▶ _Records to process_

************

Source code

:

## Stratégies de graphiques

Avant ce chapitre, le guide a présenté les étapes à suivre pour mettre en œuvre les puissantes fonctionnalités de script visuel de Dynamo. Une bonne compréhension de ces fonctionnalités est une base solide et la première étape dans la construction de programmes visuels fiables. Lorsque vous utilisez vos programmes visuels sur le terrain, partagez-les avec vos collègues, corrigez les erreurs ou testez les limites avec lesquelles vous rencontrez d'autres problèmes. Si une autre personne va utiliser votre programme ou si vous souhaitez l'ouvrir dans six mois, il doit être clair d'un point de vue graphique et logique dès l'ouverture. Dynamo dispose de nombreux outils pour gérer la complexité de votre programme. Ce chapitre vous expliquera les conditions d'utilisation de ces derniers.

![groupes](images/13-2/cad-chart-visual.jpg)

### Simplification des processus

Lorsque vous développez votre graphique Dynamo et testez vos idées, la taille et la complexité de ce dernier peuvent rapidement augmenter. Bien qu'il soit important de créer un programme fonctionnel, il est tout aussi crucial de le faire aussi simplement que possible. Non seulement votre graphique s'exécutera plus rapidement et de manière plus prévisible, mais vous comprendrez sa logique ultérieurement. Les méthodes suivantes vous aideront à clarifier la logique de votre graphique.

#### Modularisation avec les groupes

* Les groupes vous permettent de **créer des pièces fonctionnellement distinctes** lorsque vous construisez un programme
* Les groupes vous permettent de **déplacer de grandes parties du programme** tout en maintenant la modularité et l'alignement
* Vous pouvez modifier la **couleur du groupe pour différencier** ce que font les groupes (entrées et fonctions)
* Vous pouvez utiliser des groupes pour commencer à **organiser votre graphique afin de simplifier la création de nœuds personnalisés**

************

▶ _Activity_
Start at the first line of the entries and stop at the line with "construisez un programme". Retype each of those lines exactly, both ends included.

▶ _Completed task_
Source code

:

## Stratégies de graphiques

Avant ce chapitre, le guide a présenté les étapes à suivre pour mettre en œuvre les puissantes fonctionnalités de script visuel de Dynamo. Une bonne compréhension de ces fonctionnalités est une base solide et la première étape dans la construction de programmes visuels fiables. Lorsque vous utilisez vos programmes visuels sur le terrain, partagez-les avec vos collègues, corrigez les erreurs ou testez les limites avec lesquelles vous rencontrez d'autres problèmes. Si une autre personne va utiliser votre programme ou si vous souhaitez l'ouvrir dans six mois, il doit être clair d'un point de vue graphique et logique dès l'ouverture. Dynamo dispose de nombreux outils pour gérer la complexité de votre programme. Ce chapitre vous expliquera les conditions d'utilisation de ces derniers.

![groupes](images/13-2/cad-chart-visual.jpg)

### Simplification des processus

Lorsque vous développez votre graphique Dynamo et testez vos idées, la taille et la complexité de ce dernier peuvent rapidement augmenter. Bien qu'il soit important de créer un programme fonctionnel, il est tout aussi crucial de le faire aussi simplement que possible. Non seulement votre graphique s'exécutera plus rapidement et de manière plus prévisible, mais vous comprendrez sa logique ultérieurement. Les méthodes suivantes vous aideront à clarifier la logique de votre graphique.

#### Modularisation avec les groupes

* Les groupes vous permettent de **créer des pièces fonctionnellement distinctes** lorsque vous construisez un programme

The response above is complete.